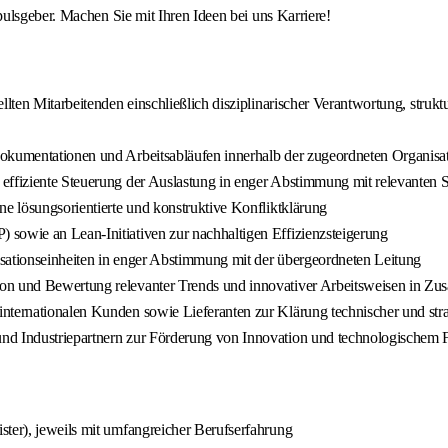
ulsgeber. Machen Sie mit Ihren Ideen bei uns Karriere!
ellten Mitarbeitenden einschließlich disziplinarischer Verantwortung, str
Dokumentationen und Arbeitsabläufen innerhalb der zugeordneten Organisat
effiziente Steuerung der Auslastung in enger Abstimmung mit relevanten Sc
ne lösungsorientierte und konstruktive Konfliktklärung
sowie an Lean-Initiativen zur nachhaltigen Effizienzsteigerung
isationseinheiten in enger Abstimmung mit der übergeordneten Leitung
on und Bewertung relevanter Trends und innovativer Arbeitsweisen in Zus
nternationalen Kunden sowie Lieferanten zur Klärung technischer und stra
nd Industriepartnern zur Förderung von Innovation und technologischem Fo
ster), jeweils mit umfangreicher Berufserfahrung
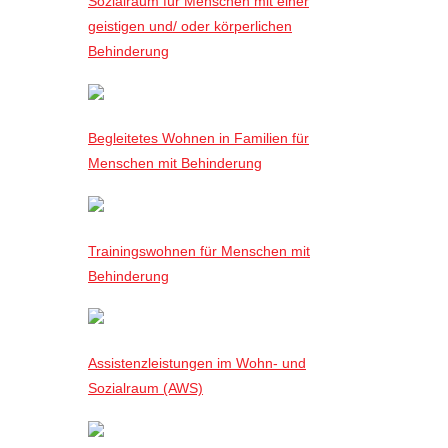
Sozialraum für Menschen mit einer
geistigen und/ oder körperlichen
Behinderung
Begleitetes Wohnen in Familien für
Menschen mit Behinderung
Trainingswohnen für Menschen mit
Behinderung
Assistenzleistungen im Wohn- und
Sozialraum (AWS)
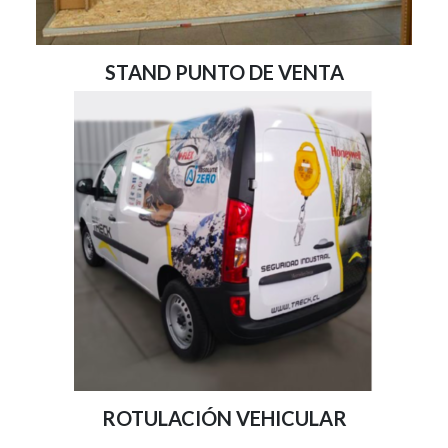
STAND PUNTO DE VENTA
ROTULACIÓN VEHICULAR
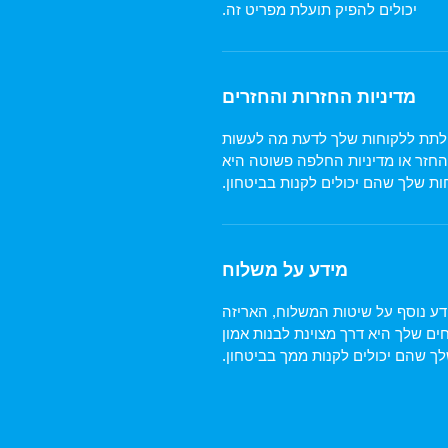
יכולים להפיק תועלת מפריט זה.
מדיניות החזרות והחזרים
ין לתת ללקוחות שלך לדעת מה לעשות
זר או מדיניות החלפה פשוטה היא
ות שלך שהם יכולים לקנות בביטחון.
מידע על משלוח
מידע נוסף על שיטות המשלוח, האריזה
ים שלך היא דרך מצוינת לבנות אמון
ך שהם יכולים לקנות ממך בביטחון.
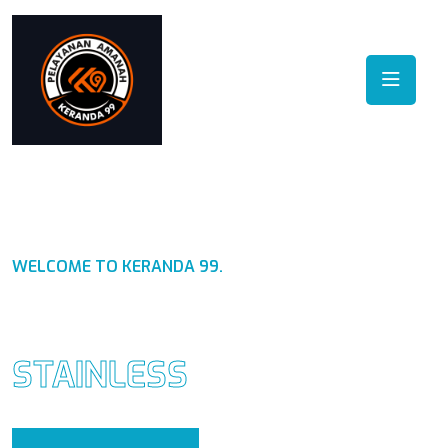
WELCOME TO KERANDA 99.
PABRIK KERANDA
STAINLESS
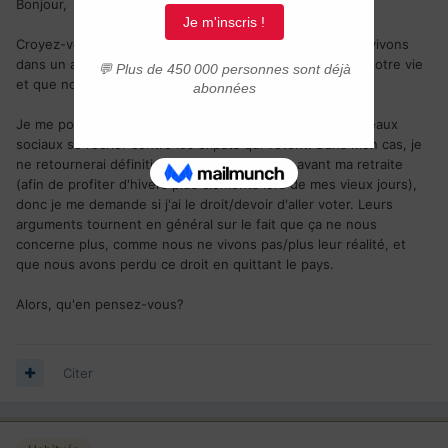
Bonjour,
Croyez-vous qu'il est pertinent de voter alors que nous vivons
dans un autre pays? Surtout dans les cas où on a refait notre vie
et que nous ne pensons pas revenir en France?
Je me posais la question, car j'ai vu plusieurs sur les réseaux
sociaux se récrier contre les expats qui votent. Dans mon cas, je
ne retournerai définitivement pas en France avant ma retraite
(afin de profiter d'hivers plus cléments lors de mes vieux jours),
donc je me demande si j'ai le droit/devoir d'aller voter. Leurs
arguments tournent en général sur le fait que ça ne nous
concerne plus, comme nous ne vivons pas/plus leur réalité, et
que nous avons perdu ce droit en quittant le pays.
Alors, qu'en pensez-vous?
Citer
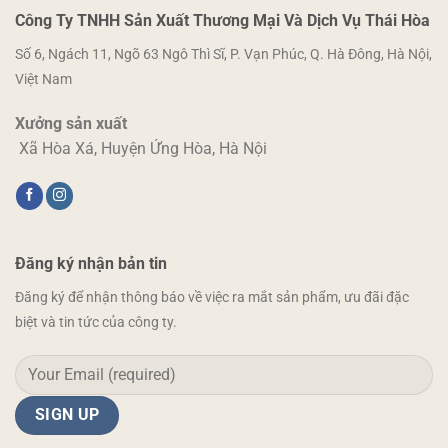
Công Ty TNHH Sản Xuất Thương Mại Và Dịch Vụ Thái Hòa
Số 6, Ngách 11, Ngõ 63 Ngô Thì Sĩ, P. Vạn Phúc, Q. Hà Đông, Hà Nội,
Việt Nam
Xưởng sản xuất
Xã Hòa Xá, Huyện Ứng Hòa, Hà Nội
Đăng ký nhận bản tin
Đăng ký để nhận thông báo về việc ra mắt sản phẩm, ưu đãi đặc
biệt và tin tức của công ty.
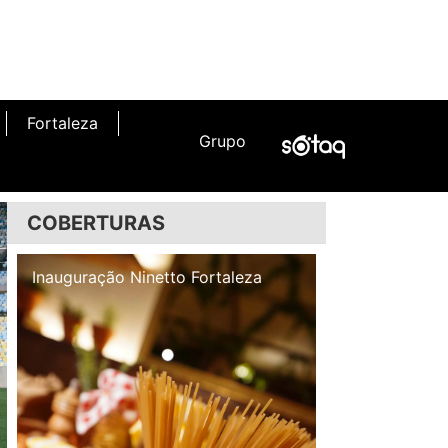
Fortaleza
Grupo
COBERTURAS
Inauguração Illa Café
Inauguração N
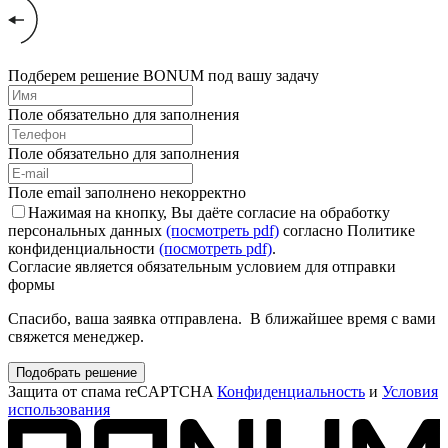
Подберем решение BONUM под вашу задачу
Поле обязательно для заполнения
Поле обязательно для заполнения
Поле email заполнено некорректно
Нажимая на кнопку, Вы даёте согласие на обработку
персональных данных
(посмотреть pdf)
согласно Политике
конфиденциальности
(посмотреть pdf)
.
Согласие является обязательным условием для отправки
формы
Спасибо, ваша заявка отправлена. В ближайшее время с вами
свяжется менеджер.
Подобрать решение
Защита от спама reCAPTCHA
Конфиденциальность
и
Условия
использования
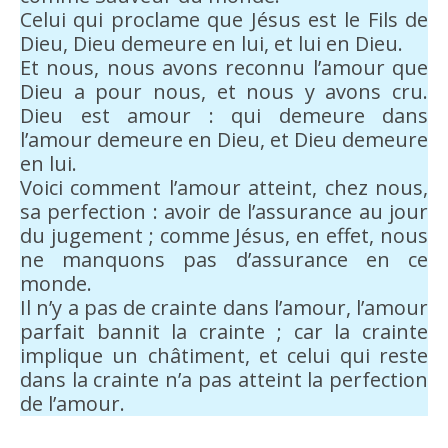
Celui qui proclame que Jésus est le Fils de
Dieu, Dieu demeure en lui, et lui en Dieu.
Et nous, nous avons reconnu l’amour que
Dieu a pour nous, et nous y avons cru.
Dieu est amour : qui demeure dans
l’amour demeure en Dieu, et Dieu demeure
en lui.
Voici comment l’amour atteint, chez nous,
sa perfection : avoir de l’assurance au jour
du jugement ; comme Jésus, en effet, nous
ne manquons pas d’assurance en ce
monde.
Il n’y a pas de crainte dans l’amour, l’amour
parfait bannit la crainte ; car la crainte
implique un châtiment, et celui qui reste
dans la crainte n’a pas atteint la perfection
de l’amour.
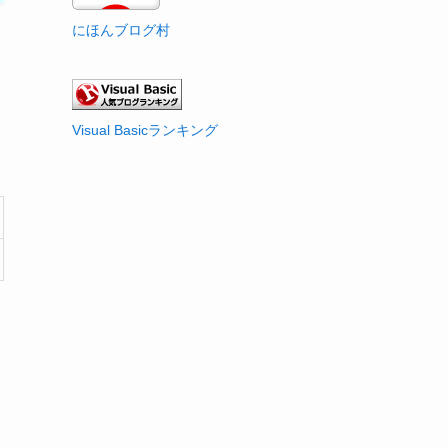
にほんブログ村
Visual Basicランキング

::::::::

Task directions: All lines above between the line that contains "Voici comment l’amour" and the last line of the entries, both included, must be transcribed exactly. No pictures are to appear.

Response:
Voici comment l’amour atteint, chez nous,
sa perfection : avoir de l’assurance au jour
du jugement ; comme Jésus, en effet, nous
ne manquons pas d’assurance en ce
monde.
Il n’y a pas de crainte dans l’amour, l’amour
parfait bannit la crainte ; car la crainte
implique un châtiment, et celui qui reste
dans la crainte n’a pas atteint la perfection
de l’amour.
にほんブログ村
Visual Basicランキング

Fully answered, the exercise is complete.